Earlier Dijsselbloem played down the need to come up with a plan to reduce Greece’s public debt before the European Parliament elections in May. “If the current program and all the conditions are fulfilled, then further disbursements can take place before May that will finance Greece right into August,” he said.
Germany’s finance minister, Wolfgang Schaeuble, said the priority for Athens remained tying up loose ends from the reform program. “Greece and the troika have to concur that Greece is taking the steps that have been agreed in the program,” he told. “That condition must be met and then the next tranche can be paid.” German press reports over the weekend suggested that Chancellor Angela Merkel has blocked Schaeuble’s attempt to provide further aid to Greece before the European elections.
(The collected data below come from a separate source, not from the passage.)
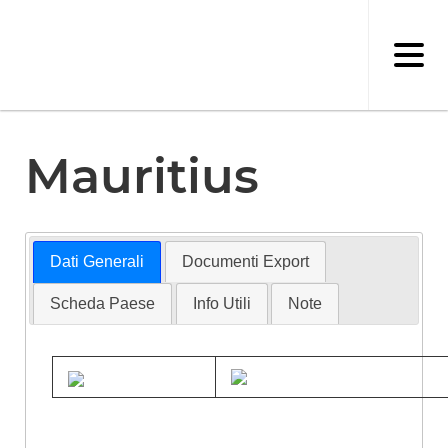
Salta
al
contenuto
principale
Mauritius
Dati Generali
Documenti Export
Scheda Paese
Info Utili
Note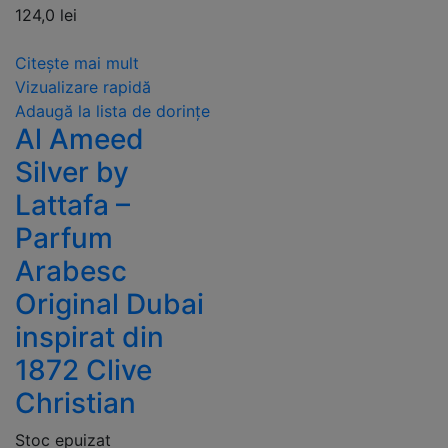
124,0
lei
Citește mai mult
Vizualizare rapidă
Adaugă la lista de dorințe
Al Ameed
Silver by
Lattafa –
Parfum
Arabesc
Original Dubai
inspirat din
1872 Clive
Christian
Stoc epuizat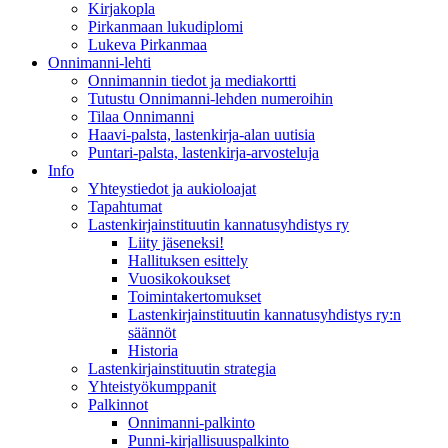
Kirjakopla
Pirkanmaan lukudiplomi
Lukeva Pirkanmaa
Onnimanni-lehti
Onnimannin tiedot ja mediakortti
Tutustu Onnimanni-lehden numeroihin
Tilaa Onnimanni
Haavi-palsta, lastenkirja-alan uutisia
Puntari-palsta, lastenkirja-arvosteluja
Info
Yhteystiedot ja aukioloajat
Tapahtumat
Lastenkirjainstituutin kannatusyhdistys ry
Liity jäseneksi!
Hallituksen esittely
Vuosikokoukset
Toimintakertomukset
Lastenkirjainstituutin kannatusyhdistys ry:n
säännöt
Historia
Lastenkirjainstituutin strategia
Yhteistyökumppanit
Palkinnot
Onnimanni-palkinto
Punni-kirjallisuuspalkinto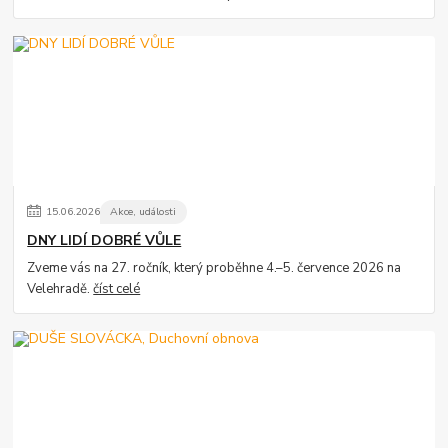
15
.
06
.
2026
Akce, události
DNY LIDÍ DOBRÉ VŮLE
Zveme vás na 27. ročník, který proběhne 4.–5. července 2026 na
Velehradě.
číst celé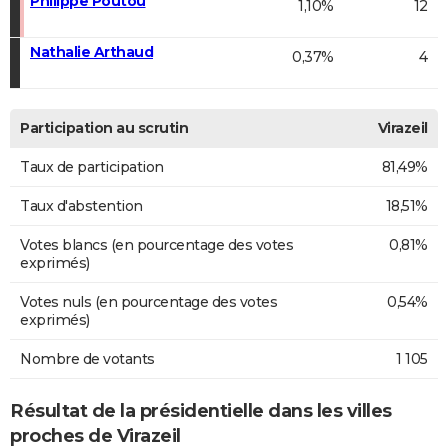
Philippe Poutou
1,10%
12
Nathalie Arthaud
0,37%
4
Participation au scrutin
Virazeil
Taux de participation
81,49%
Taux d'abstention
18,51%
Votes blancs (en pourcentage des votes
0,81%
exprimés)
Votes nuls (en pourcentage des votes
0,54%
exprimés)
Nombre de votants
1 105
Résultat de la présidentielle dans les villes
proches de Virazeil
European Economic and Monetary Affairs Commissioner Olli Rehn also pressed Athens to focus on reforms. “It is in everyone’s interest, especially Greece’s, to do what it must do,” he said, adding that the troika’s review could be finished by March and aid subsequently disbursed. Rehn said the fact the troika was returning to Athens was a positive development but added that it would not be easy for an agreement to be reached.
Back in Athens, in an apparent bid to offset the negative news about the delay to debt relief talks, sources close to Prime Minister Antonis Samaras said Greece was confident it could return to bond markets in the second half of this year. Meanwhile Samaras repeated his pledge to return the bulk of a primary surplus Greece is expected to post this year to low-income pensioners and military and security services staff.
In a related development, former Premier George Papandreou claimed that the governments he had led in 2010 and 2011 had laid the groundwork for Greece’s primary surplus.